Russian news agency TASS in a report on Tuesday (Dec 6) quoted the president of the Russian Academy of Sciences' Institute Of World Economy And International Relations, Alexander Dynkin, as saying that the Northern Hemisphere had seen a return to the Cold War and the confrontation of the two poles — the US and the North Atlantic Treaty Organization (Nato), on the one hand, and Russia and China, on the other.

The report cited Dynkin as he was speaking at the opening of the Primakov Readings international forum of experts: A unipolar world with its mode of global governance that defies the diversity of the modern world and the rise of other non-Western states is a thing of the past.

"It is premature to judge what the structure of a future world order will be. It is obvious, though, that the Cold War is back in the Northern Hemisphere.

"A new bipolarity is a fact of life, with the United States and other Nato countries at one pole, and Russia and China at the other," he said.

Dynkin stressed that "Nato's endless eastward expansion has run into Russia's resistance".

He claimed that in its attempts to retain its dominant position in the world and maintain its current level of domestic consumption, the US, in just two decades of the 21st century, has ruined 16 major agreements and institutions of global governance — those concerning arms control, climate, the global economy, and the Arctic.

"The liquidated international treaties and organisations had one common feature — either the absence of US dominance, or the priority or consensus principle of activity."
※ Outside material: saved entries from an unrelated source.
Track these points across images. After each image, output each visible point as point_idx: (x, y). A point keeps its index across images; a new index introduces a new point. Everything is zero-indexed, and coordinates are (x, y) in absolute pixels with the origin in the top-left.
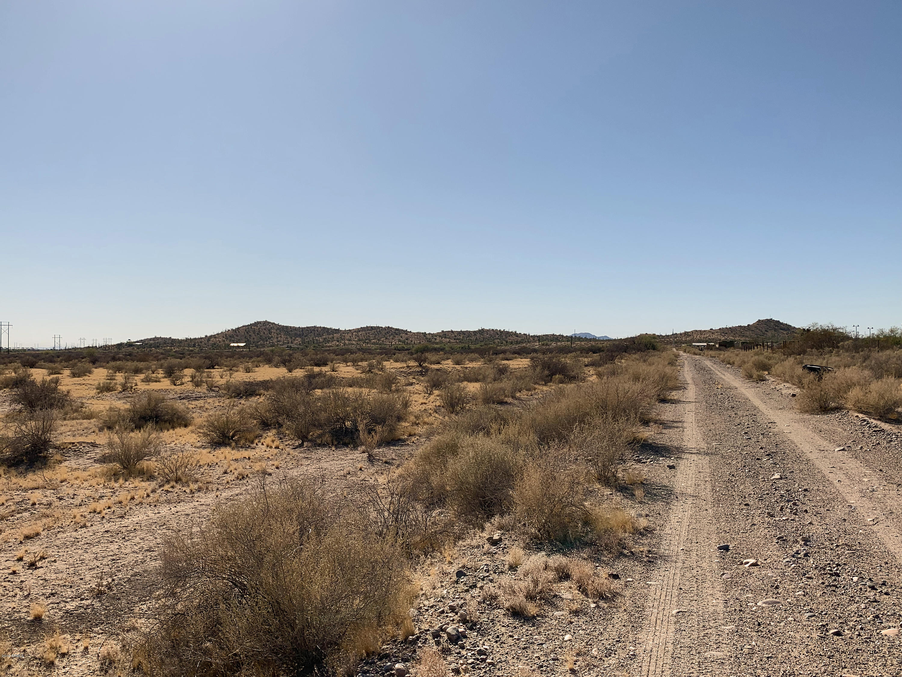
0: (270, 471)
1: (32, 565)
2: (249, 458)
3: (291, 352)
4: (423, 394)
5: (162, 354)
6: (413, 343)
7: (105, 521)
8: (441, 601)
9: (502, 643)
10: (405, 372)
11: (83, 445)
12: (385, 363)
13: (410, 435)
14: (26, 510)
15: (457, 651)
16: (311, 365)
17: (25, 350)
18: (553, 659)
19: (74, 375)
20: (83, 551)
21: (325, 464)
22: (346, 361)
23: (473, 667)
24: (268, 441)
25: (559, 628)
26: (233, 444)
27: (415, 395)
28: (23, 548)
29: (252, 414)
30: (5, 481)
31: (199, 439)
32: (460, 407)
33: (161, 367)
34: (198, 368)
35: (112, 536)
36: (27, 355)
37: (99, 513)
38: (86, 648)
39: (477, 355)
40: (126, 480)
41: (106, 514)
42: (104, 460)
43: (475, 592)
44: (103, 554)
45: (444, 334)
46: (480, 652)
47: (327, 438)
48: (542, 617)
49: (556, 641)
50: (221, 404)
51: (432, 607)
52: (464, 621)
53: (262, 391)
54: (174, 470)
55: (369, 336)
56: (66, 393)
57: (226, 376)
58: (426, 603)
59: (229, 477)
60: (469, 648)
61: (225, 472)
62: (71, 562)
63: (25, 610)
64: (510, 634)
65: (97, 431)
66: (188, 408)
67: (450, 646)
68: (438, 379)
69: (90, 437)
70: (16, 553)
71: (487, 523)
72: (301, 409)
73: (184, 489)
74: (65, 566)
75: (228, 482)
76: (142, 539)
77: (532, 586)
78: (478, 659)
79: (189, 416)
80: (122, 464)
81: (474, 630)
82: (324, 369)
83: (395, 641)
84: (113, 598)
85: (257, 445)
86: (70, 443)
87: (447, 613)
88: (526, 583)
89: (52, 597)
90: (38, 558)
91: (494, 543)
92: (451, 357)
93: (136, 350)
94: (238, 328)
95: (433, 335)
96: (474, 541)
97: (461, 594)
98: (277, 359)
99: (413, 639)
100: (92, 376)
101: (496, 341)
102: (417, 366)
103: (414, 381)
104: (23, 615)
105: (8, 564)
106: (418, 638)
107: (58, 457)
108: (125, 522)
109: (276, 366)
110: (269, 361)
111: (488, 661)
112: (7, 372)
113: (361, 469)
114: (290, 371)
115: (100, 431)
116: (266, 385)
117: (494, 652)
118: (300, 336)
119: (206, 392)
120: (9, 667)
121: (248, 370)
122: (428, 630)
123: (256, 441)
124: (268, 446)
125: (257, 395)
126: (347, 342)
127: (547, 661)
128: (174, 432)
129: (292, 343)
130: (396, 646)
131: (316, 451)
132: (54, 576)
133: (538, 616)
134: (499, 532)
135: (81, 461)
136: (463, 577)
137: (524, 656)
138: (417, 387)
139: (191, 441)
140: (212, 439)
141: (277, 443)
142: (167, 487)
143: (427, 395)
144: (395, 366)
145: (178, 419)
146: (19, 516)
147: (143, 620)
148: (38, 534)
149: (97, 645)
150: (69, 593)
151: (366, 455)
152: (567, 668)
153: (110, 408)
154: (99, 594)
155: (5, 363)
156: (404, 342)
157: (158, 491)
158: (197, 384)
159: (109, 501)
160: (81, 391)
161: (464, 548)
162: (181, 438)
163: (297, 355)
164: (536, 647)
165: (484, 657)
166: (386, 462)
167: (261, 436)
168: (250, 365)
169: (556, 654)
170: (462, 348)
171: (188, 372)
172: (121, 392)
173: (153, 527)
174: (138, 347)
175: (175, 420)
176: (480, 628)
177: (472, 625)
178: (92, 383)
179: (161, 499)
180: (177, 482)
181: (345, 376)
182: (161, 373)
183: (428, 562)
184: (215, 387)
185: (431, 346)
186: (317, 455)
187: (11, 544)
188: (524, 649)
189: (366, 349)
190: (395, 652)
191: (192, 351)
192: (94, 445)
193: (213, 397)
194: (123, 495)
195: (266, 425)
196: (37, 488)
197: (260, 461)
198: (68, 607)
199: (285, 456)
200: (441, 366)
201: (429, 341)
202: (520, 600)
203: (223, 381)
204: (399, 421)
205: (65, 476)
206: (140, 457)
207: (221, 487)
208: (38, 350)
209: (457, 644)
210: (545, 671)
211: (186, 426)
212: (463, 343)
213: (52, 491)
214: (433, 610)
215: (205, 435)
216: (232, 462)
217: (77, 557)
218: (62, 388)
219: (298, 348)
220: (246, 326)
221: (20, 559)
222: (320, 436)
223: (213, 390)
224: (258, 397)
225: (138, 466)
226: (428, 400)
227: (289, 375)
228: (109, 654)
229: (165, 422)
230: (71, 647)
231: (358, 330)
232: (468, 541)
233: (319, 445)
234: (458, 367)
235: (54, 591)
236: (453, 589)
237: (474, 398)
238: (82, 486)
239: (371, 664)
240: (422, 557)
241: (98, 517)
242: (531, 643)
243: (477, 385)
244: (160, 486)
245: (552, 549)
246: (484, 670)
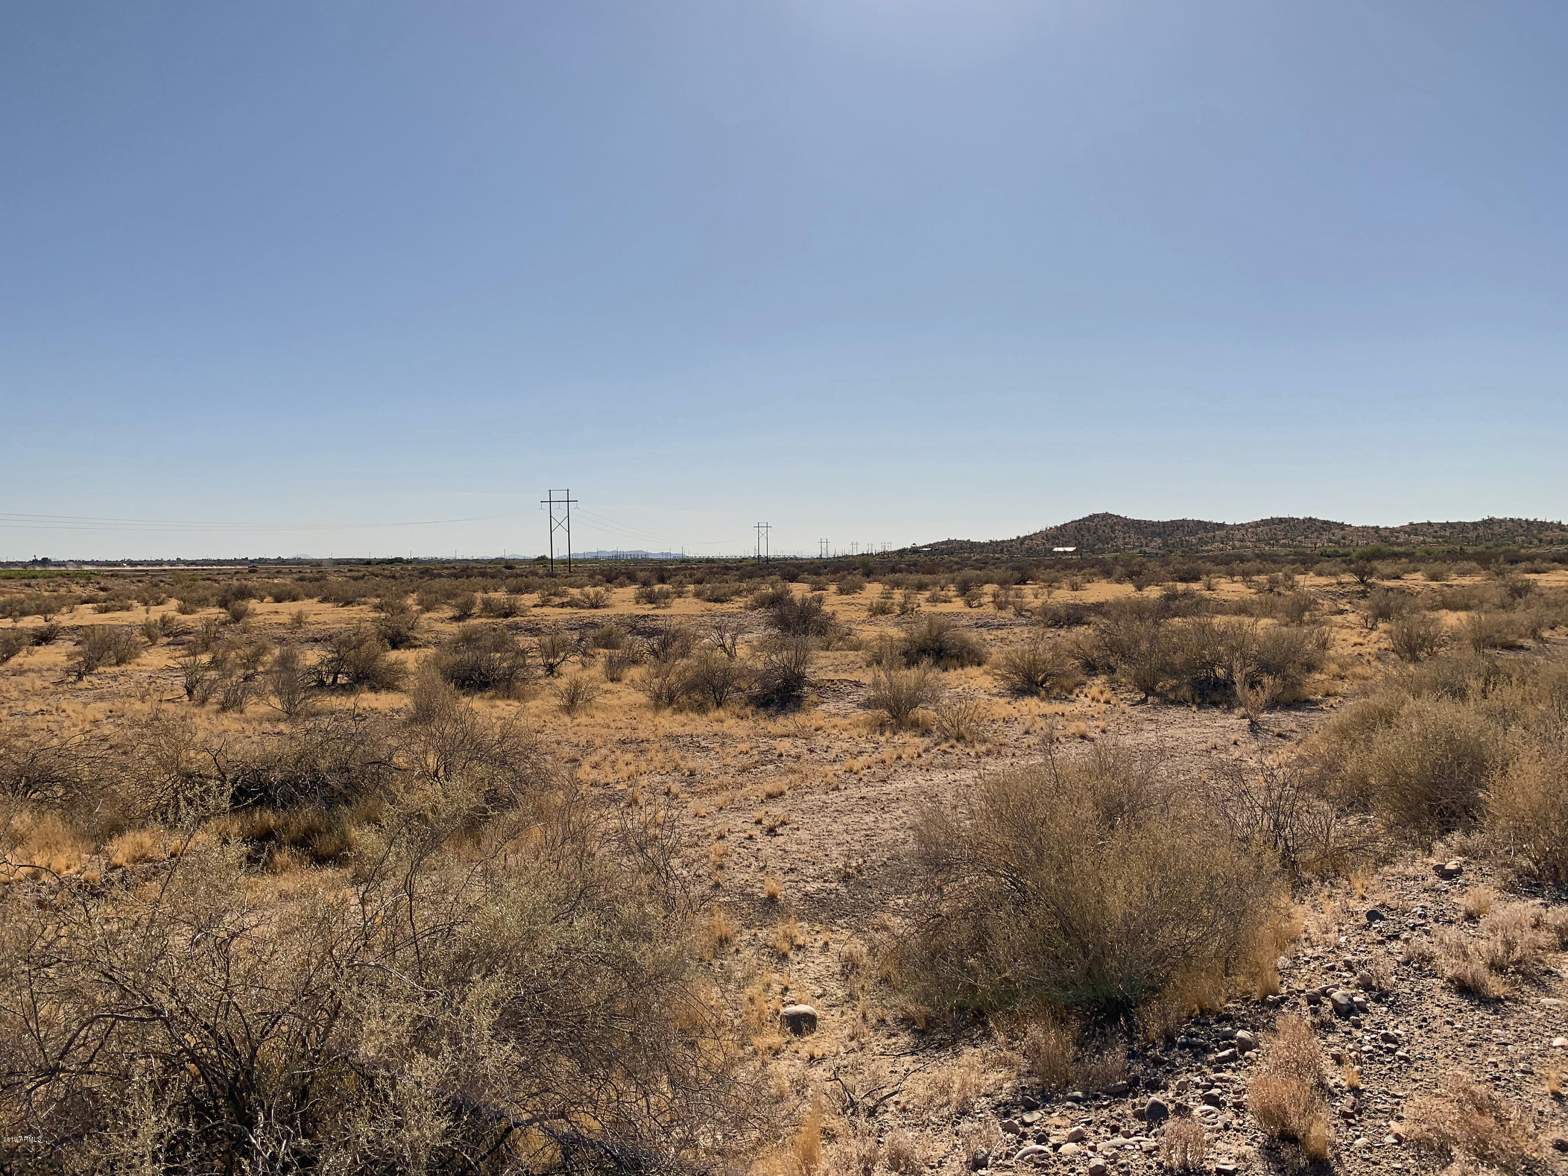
0: (1091, 735)
1: (772, 831)
2: (1063, 715)
3: (1145, 560)
4: (1359, 629)
5: (957, 563)
6: (1354, 544)
7: (862, 784)
8: (1334, 952)
9: (1430, 1030)
10: (1333, 593)
11: (845, 683)
12: (1298, 577)
13: (1328, 695)
14: (771, 761)
15: (1347, 1029)
16: (1173, 580)
17: (786, 559)
18: (1522, 1072)
19: (841, 592)
20: (831, 820)
21: (1178, 731)
22: (1232, 574)
23: (1370, 1058)
24: (1094, 691)
25: (1546, 1024)
26: (1043, 693)
27: (1344, 631)
28: (765, 809)
29: (1071, 651)
30: (752, 724)
31: (996, 684)
32: (1428, 653)
33: (953, 581)
34: (1003, 583)
35: (868, 804)
36: (788, 565)
37: (856, 773)
38: (826, 944)
39: (1474, 564)
40: (895, 734)
41: (864, 775)
42: (868, 705)
43: (1395, 946)
44: (855, 827)
45: (1414, 529)
46: (1387, 1038)
47: (1185, 692)
48: (1516, 1003)
49: (1535, 1044)
50: (1031, 635)
51: (1317, 958)
52: (1366, 986)
53: (1091, 619)
54: (956, 725)
55: (1275, 534)
56: (830, 614)
57: (1042, 595)
58: (1309, 951)
59: (1031, 740)
60: (1368, 1028)
61: (1027, 732)
62: (816, 832)
63: (759, 885)
64: (1448, 1019)
65: (864, 667)
66: (985, 640)
67: (1334, 1021)
68: (1388, 605)
69: (855, 673)
70: (755, 814)
71: (1437, 842)
72: (1144, 646)
73: (967, 750)
74: (809, 837)
75: (1029, 746)
76: (905, 812)
77: (1501, 950)
78: (1381, 1048)
79: (985, 650)
80: (891, 712)
81: (1383, 1003)
82: (1195, 586)
83: (1247, 999)
84: (862, 884)
85: (1077, 696)
86: (829, 681)
87: (1339, 970)
88: (1491, 944)
89: (791, 874)
90: (778, 823)
91: (1448, 875)
92: (1422, 568)
93: (922, 559)
94: (1065, 525)
95: (1392, 531)
96: (1411, 869)
97: (1371, 946)
98: (1119, 570)
99: (1274, 1000)
100: (864, 594)
101: (1519, 539)
102: (1357, 583)
103: (1348, 607)
104: (757, 890)
105: (746, 826)
106: (1283, 1000)
107: (814, 698)
108: (887, 788)
109: (1119, 581)
110: (1108, 574)
111: (1399, 1053)
112: (763, 587)
113: (1235, 743)
114: (1139, 588)
115: (867, 666)
116: (1098, 608)
117: (1413, 1042)
118: (1159, 535)
119: (1012, 617)
120: (737, 951)
121: (1075, 587)
122: (1303, 991)
123: (1077, 691)
124: (1093, 699)
125: (1084, 624)
126: (1237, 544)
127: (1511, 1071)
128: (963, 672)
129: (1147, 545)
130: (1247, 1006)
131: (1167, 711)
132: (795, 848)
133: (1507, 998)
134: (1461, 858)
135: (841, 705)
136: (1378, 921)
137: (1467, 1057)
138: (1351, 617)
139: (985, 686)
140: (1014, 685)
141: (1107, 695)
142: (944, 746)
143: (1367, 631)
144: (1317, 583)
145: (969, 654)
146: (762, 768)
147: (898, 920)
148: (782, 793)
149: (840, 942)
150: (811, 871)
151: (1247, 722)
152: (1547, 1089)
153: (881, 636)
154: (846, 878)
155: (763, 576)
156: (1338, 543)
157: (933, 751)
158: (1001, 607)
159: (869, 759)
160: (849, 613)
161: (1391, 878)
162: (972, 681)
163: (1154, 566)
164: (1494, 1047)
165: (1393, 1046)
166: (1279, 735)
167: (1085, 684)
168: (1079, 579)
169: (1530, 1064)
170: (1449, 552)
171: (989, 588)
172: (899, 616)
173: (922, 798)
174: (926, 554)
175: (965, 655)
176: (1393, 1003)
177: (1381, 997)
178: (864, 603)
179: (936, 762)
180: (958, 740)
181: (1229, 598)
182: (952, 591)
183: (1326, 892)
184: (1026, 610)
185: (1386, 549)
186: (1167, 717)
187: (752, 802)
188: (1470, 1046)
189: (1270, 555)
190: (1243, 1015)
191: (998, 559)
192: (858, 684)
193: (1023, 625)
194: (887, 753)
195: (1091, 668)
196: (788, 736)
197: (1079, 719)
198: (809, 888)
199: (1117, 715)
200: (1401, 582)
201: (1385, 540)
202: (1477, 968)
203: (1037, 603)
204: (1309, 671)
205: (821, 723)
206: (914, 703)
207: (1018, 753)
208: (802, 559)
209: (1347, 1019)
210: (1504, 1087)
211: (979, 664)
212: (1451, 543)
213: (804, 741)
214: (1317, 963)
215: (1004, 678)
216: (1037, 718)
217: (824, 827)
218: (827, 609)
219: (1157, 554)
220: (1076, 521)
221: (759, 822)
222: (1173, 689)
223: (1023, 616)
224: (1086, 626)
225: (910, 716)
226: (1368, 638)
227: (1138, 595)
228: (851, 954)
229: (952, 657)
230: (808, 939)
231: (1257, 525)
232: (1401, 868)
233: (1172, 702)
234: (1434, 584)
235: (793, 866)
236: (1358, 938)
237: (1455, 637)
238: (840, 737)
239: (1203, 1025)
240: (1316, 885)
241: (853, 779)
242: (1486, 1040)
243: (1462, 615)
244: (936, 745)
245: (1560, 896)
246: (1389, 1066)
Dynkin said this "sad truth" indicates that political realities that do not fit in with the Western ideological narratives are being neglected, while "the most professional expertise often remains untapped due to exorbitant geo-strategic assets".
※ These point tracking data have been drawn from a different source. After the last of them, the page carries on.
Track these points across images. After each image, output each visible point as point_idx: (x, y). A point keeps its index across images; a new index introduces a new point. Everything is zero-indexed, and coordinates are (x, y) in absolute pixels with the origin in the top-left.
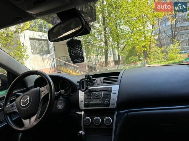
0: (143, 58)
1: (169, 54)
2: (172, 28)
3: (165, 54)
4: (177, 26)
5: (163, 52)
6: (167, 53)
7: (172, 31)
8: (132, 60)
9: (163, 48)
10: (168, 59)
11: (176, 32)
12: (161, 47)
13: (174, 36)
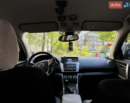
0: (66, 52)
1: (82, 52)
2: (85, 36)
3: (80, 51)
4: (88, 35)
5: (79, 50)
6: (81, 51)
7: (85, 38)
8: (59, 52)
9: (79, 47)
10: (81, 55)
11: (87, 39)
12: (78, 46)
13: (86, 41)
"The reason for these failures, among other things, can be seen in the obsession with the exclusively Western-centric model of strategic planning and attempts to build the scenarios of world development entirely on European or transatlantic historical experience. Iraq, Syria, Libya and the Afghan catastrophes were the dramatic milestones of such ideological stubbornness and continued defiance of reality. Now it's Eastern Europe's and Ukraine's turn," the scholar was reported as saying.